**Text to read:**
►
On May 11, 2012, the Company completed its rights offering and its offering of shares to a standby investor. Stockholders exercised subscription rights to purchase 4.0 million shares offered at a subscription price of $2.00 per share, and Kenneth R. Lehman, a private investor from Arlington, Virginia, purchased 4.9 million shares at the subscription price of $2.00 per share. In total, the Company raised gross proceeds of $17.8 million before expenses. The proceeds from the rights offering and the standby purchase were used to invest in the Company's subsidiary, First Capital Bank, to bolster its regulatory capital ratios and for general corporate purposes.
Under the Standby Purchase Agreement with Lehman, the Company was required to use all or a portion of the capital raised in the rights offering to significantly change our strategy with respect to up to $50 million of our assets, consisting primarily of other real estate owned, nonperforming loans and performing loans graded substandard or lower. During the second quarter, the Company and Lehman identified $33.5 million of nonperforming and performing loans and $5.9 million of other real estate owned as targets under the agreement. We changed our strategy to accelerate the resolution of these assets prior to December 31, 2013 in accordance with the Standby Purchase Agreement and the Asset Resolution Plan. As a result of this change in strategy, during the second quarter of 2012 nonperforming and performing loans were written down by $7.4 million and other real estate owned was written down $1.2 million. Company management feels that with the actions taken in the second quarter to accelerate the resolution of the identified assets, further significant losses in these portfolios are not expected and the Company is better positioned to be profitable in the future.
The forgoing actions had significant positive effects on the Company's credit statistics in the second quarter which continued into the third quarter of 2012. The Bank's nonperforming assets continued to drop, and were $13.8 or 3.8% of total loans at September 30, 2012, down from $14.6 million or 4.0% of total loans at the end of the second quarter of 2012 and compared to $25.3 million or 6.8% at the end of the prior year and $27.0 million or 7.2% of total loans at the end of the third quarter of 2011.
◄
**Written exercise A:** According to the passage on the 2012 rights offering, how much did the Company raise in gross proceeds before expenses?

**Task inputs:**
►
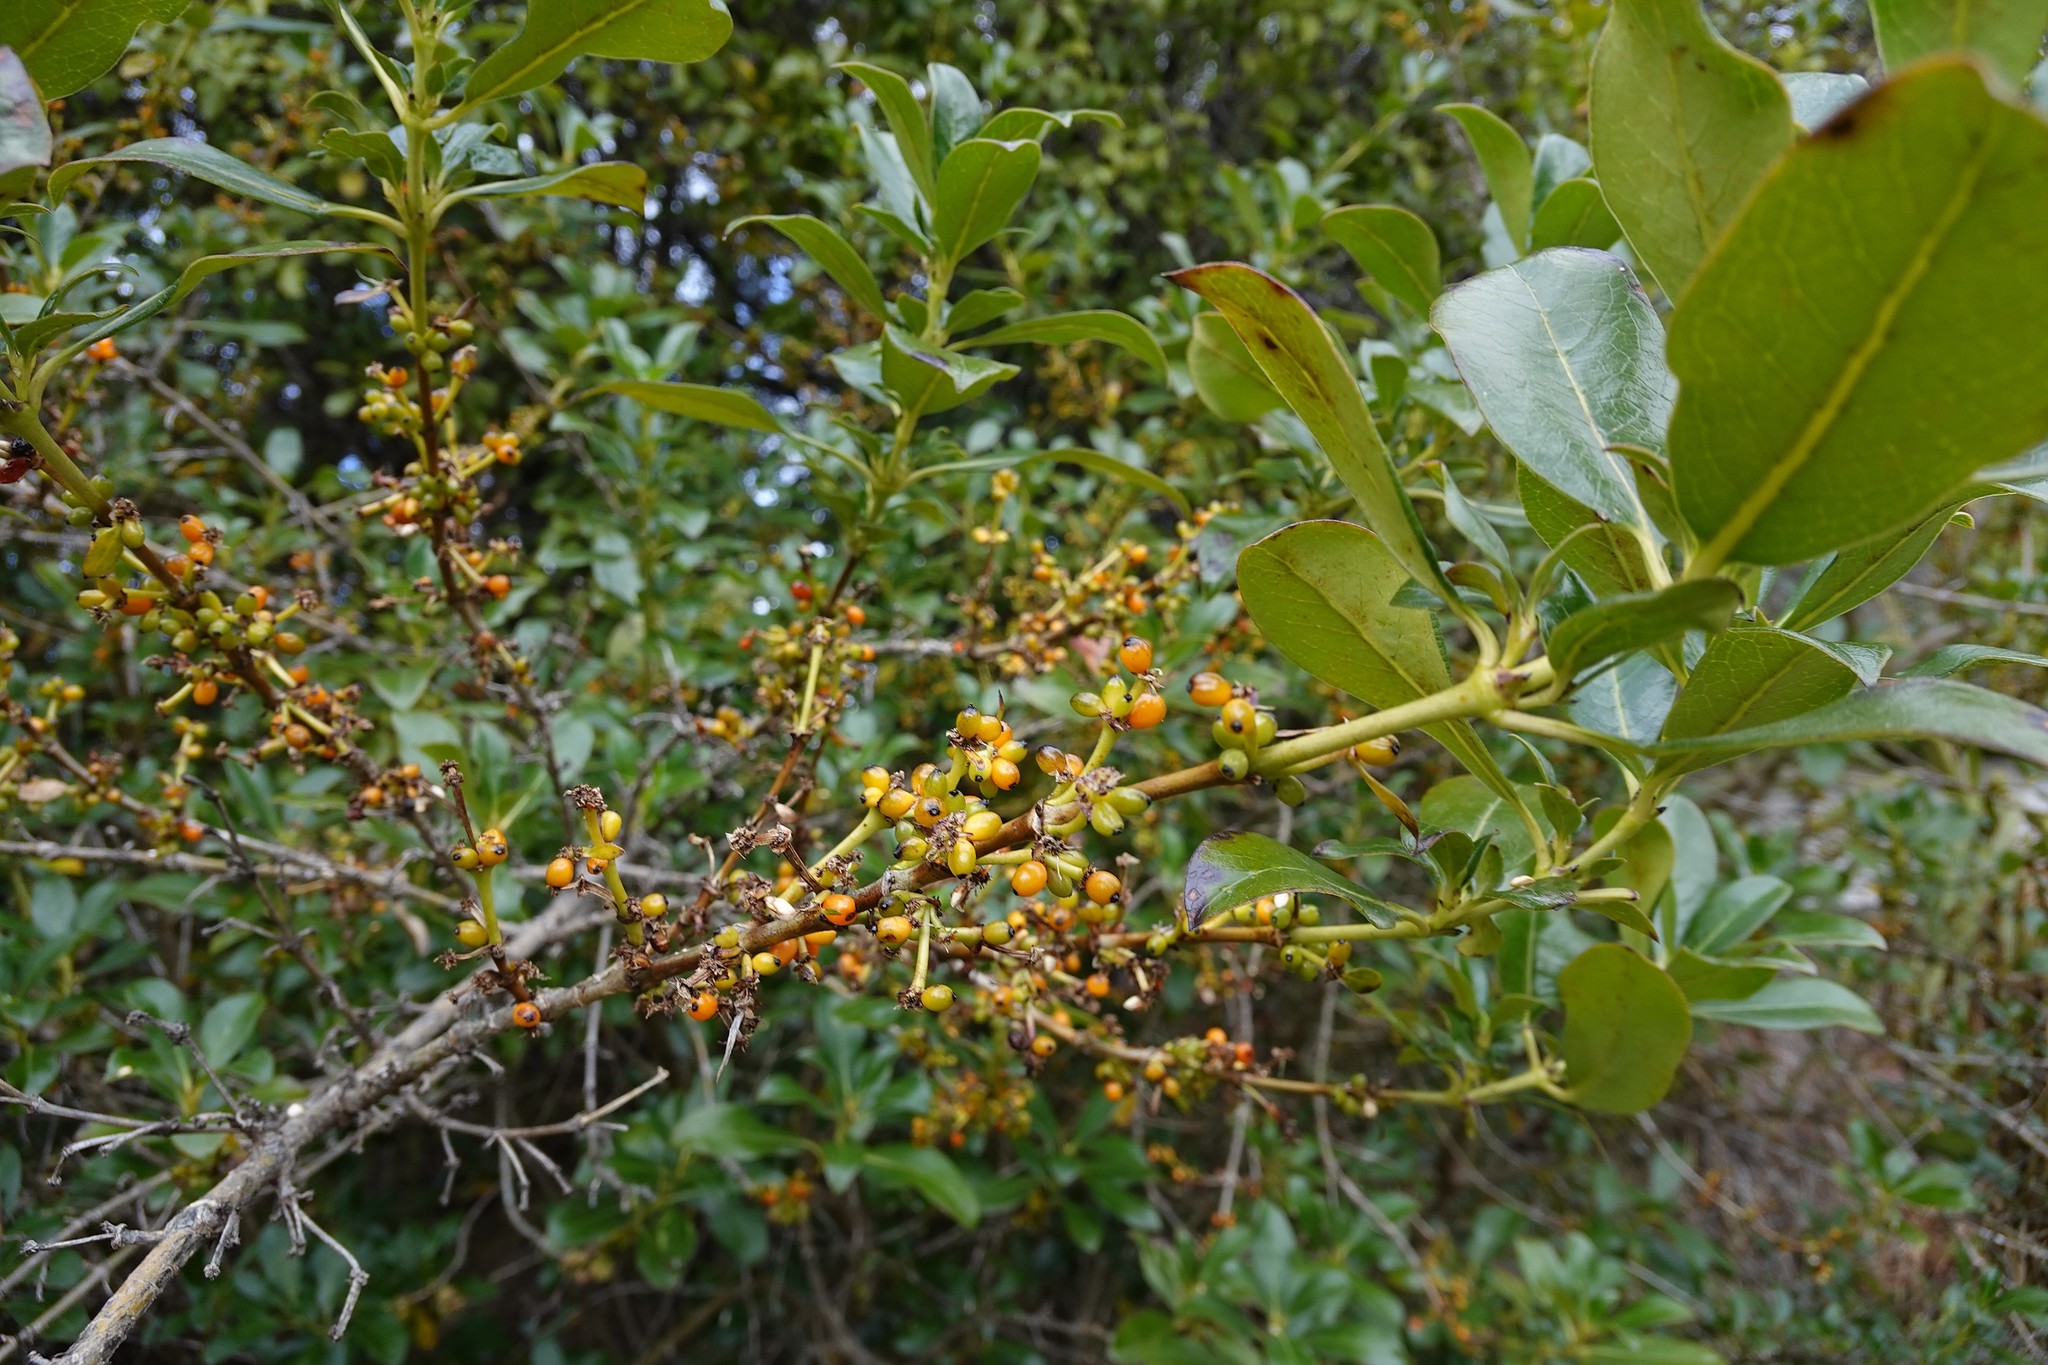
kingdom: Plantae
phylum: Tracheophyta
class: Magnoliopsida
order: Gentianales
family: Rubiaceae
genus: Coprosma
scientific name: Coprosma robusta
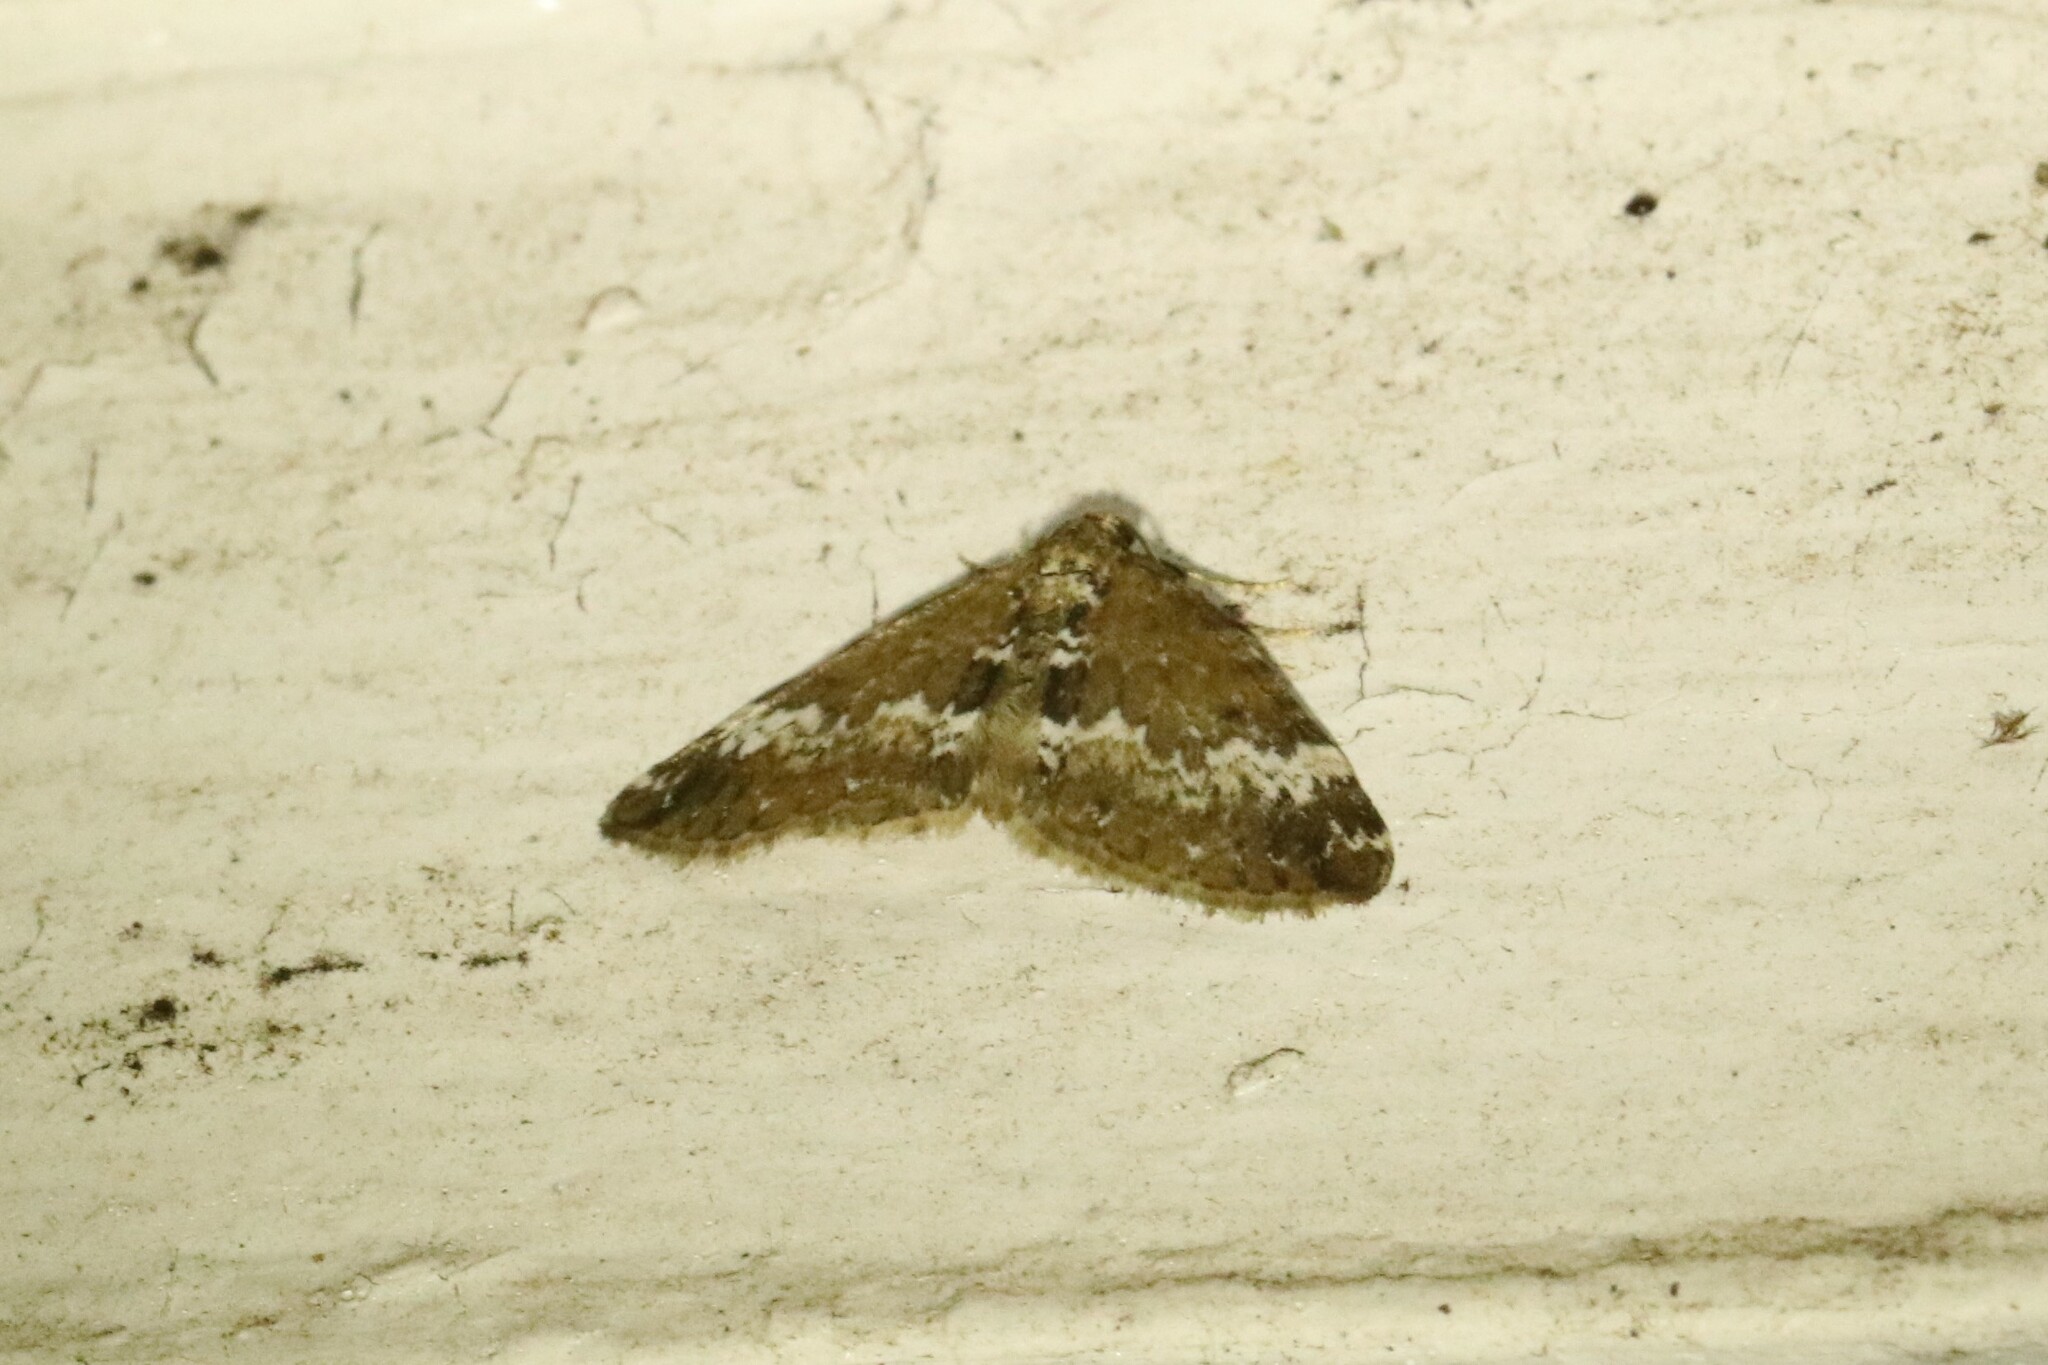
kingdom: Animalia
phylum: Arthropoda
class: Insecta
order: Lepidoptera
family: Geometridae
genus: Perizoma
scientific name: Perizoma alchemillata
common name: Small rivulet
◄
**Written exercise B:** Copy the rows from the line with "order: Gentianales" up to and including the last line of the rows. Leave out the pictures.

**Full response A:** $17.8 million

**Full response B:**
order: Gentianales
family: Rubiaceae
genus: Coprosma
scientific name: Coprosma robusta
kingdom: Animalia
phylum: Arthropoda
class: Insecta
order: Lepidoptera
family: Geometridae
genus: Perizoma
scientific name: Perizoma alchemillata
common name: Small rivulet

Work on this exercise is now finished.